I'm with Coolhand, that was just unpatriotic. And from what I have read there are way to many people from other teams who didn't like their tactics for JV's defense to hold up. When professional riders from other teams besides Columbia say they were pulling then I accept that they were. They had nothing to gain from that, riding up front to stay out of trouble and pulling enough that the other teams notice and call you out on it are two pretty different things.

Bush league. JV might not like COL-HTC winning waaaay more often or Cav's comments but that doesn't justify negative tactics. Go out and win a stage, or a team trial and take care of it that way.


----------



## jorgy (Oct 21, 2005)

Coolhand said:


> On the GC Pretenders- just watch tomorrow- both of the Garmin guys get dropped and lose time.
> 
> On the Columbia talking smack- well its really mostly been their sprinter. Who for the most part has backed it up. Did George ever say anything? *Of course not.* Did George have friends on Garmin who were none to pleased with the outcome today- yes again.
> 
> ...


So you can't possibly imagine that Garmin would rather have Astana have to work tomorrow, as it's obvious AG2R is cooked and their man will not be in yellow tomorrow?

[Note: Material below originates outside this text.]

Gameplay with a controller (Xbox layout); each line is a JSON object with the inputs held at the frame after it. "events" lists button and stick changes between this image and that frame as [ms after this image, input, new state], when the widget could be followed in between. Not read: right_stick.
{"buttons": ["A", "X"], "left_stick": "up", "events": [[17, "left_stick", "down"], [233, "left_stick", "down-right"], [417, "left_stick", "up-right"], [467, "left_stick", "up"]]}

Astana wanted Columbia in yellow so they would defend the jersey tomorrow, saving Astana energy.


----------



## SwiftSolo (Jun 7, 2008)

CARBON110 said:


> it was pretty weak indeed
> 
> great points and well articulated CoolHand
> 
> ...


I agree--good post.
You can not have paid attention today and place legitimate blame on Astana. They pretty much paced the 7 1/2-- 8 minute gap which was a reasonable thing to do. They made no attempt to close it up while they were on the front.


----------



## oarsman (Nov 6, 2005)

kytyree said:


> that was just unpatriotic.


_Unpatriotic_? It was the patriotic duty of an American based team to let an American on a rival team take the yellow jersey? That's just silly.


----------



## turbogrover (Jan 1, 2006)

I'm waiting to hear Bernard Hinault spin this to make the American teams look bad:
_"The French teams would never have let petty disagreements get in the way of national pride, and having a Frenchman in the Maillot Jaune."_ lol.


----------



## JohnnyChance (Dec 13, 2006)

CARBON110 said:


> it was pretty weak indeed
> 
> great points and well articulated CoolHand
> 
> ...


columbia in yellow = good for astana
columbia in yellow = bad for garmin, saxo, lotto, etc

why help the stronger team?

garmin had 3 guys rotating with the entire ag2r team, a couple guys from lotto, and not to mention the entire columbia train in last few k.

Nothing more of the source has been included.